## TEXT BLOCK:
Life American Mythologies
This image of a Sudanese immigrant was on the cover of yesterday’s Seattle Times:
This paragraph is in the last and most famous essay, “Myth Today” (1956), of the most famous book, Mythologies (1957), of France’s most famous semiotician, Roland Barthes (1915-1980):
I’m at the barber’s, and a copy of Paris-Match is offered me. On the cover, a young Negro in a French uniform is saluting, with his eyes uplifted, probably fixed on a fold of the tricolour. All this is the meaning of the picture. But, whether or not, I see very well what it signifies to me: that France is a great Empire, that all her sons, with no color discrimination, faithfully serve under her flag, and that there is no better answers to detractors of an alleged colonialism than the zeal shown by this Negro in serving his so-called oppressors. I am therefore again faced with greater semiological system: there is the signifier, itself already formed with a previous system (black soldier is giving the French flag salute): there is the signified (it is here a purposeful mixture of Frenchness and militariness); finally, there is a presence of the signified through the signifier.

## ASSIGNED TASK A:
In the text on Barthes's Mythologies, which magazine is offered at the barber's?
## ASSIGNED TASK B:
Proceed with the text on Barthes's Mythologies, picking up after its last sentence.

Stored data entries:

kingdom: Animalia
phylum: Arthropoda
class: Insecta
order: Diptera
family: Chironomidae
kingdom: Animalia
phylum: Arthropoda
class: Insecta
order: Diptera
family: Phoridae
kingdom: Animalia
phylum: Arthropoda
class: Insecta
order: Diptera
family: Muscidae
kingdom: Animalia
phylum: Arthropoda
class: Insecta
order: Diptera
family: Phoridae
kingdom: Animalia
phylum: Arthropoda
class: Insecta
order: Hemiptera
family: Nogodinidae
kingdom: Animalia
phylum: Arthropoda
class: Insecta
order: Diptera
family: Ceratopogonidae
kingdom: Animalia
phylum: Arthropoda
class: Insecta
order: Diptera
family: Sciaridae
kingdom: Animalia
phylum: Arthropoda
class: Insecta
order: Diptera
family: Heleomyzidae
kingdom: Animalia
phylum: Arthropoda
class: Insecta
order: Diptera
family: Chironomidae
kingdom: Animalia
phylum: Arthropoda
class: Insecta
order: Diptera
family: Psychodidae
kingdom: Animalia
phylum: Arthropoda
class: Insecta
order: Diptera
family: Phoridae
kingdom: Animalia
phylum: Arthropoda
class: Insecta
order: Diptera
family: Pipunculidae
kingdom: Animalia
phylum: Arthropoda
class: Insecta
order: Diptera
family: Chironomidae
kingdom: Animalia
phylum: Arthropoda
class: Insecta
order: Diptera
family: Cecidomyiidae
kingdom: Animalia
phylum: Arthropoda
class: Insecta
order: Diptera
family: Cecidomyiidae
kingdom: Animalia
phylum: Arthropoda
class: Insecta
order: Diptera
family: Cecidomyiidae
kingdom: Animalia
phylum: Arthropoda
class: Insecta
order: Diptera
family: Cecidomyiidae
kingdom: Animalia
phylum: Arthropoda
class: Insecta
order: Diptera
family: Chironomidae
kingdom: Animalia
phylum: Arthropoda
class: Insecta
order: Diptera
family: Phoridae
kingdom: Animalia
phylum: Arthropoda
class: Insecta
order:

## ANSWER BOX A:
Paris-Match

## ANSWER BOX B:
The picture from the cover of yesterday’s Seattle Times says something like this: “Although things are very bad in Iraq, the US is still the land of hope for the global poor and destitute, as exampled by this happy Sudanese immigrant. So, in the face of America’s diminished international standing as the symbol of liberty, fairness, and prosperity, still be proud to be an American.”
This image of another recently Americanized African, me, was constructed by The Stranger’s art director Corianton Hale.
For other reasons, the image is as guilty as the one from Seattle Times.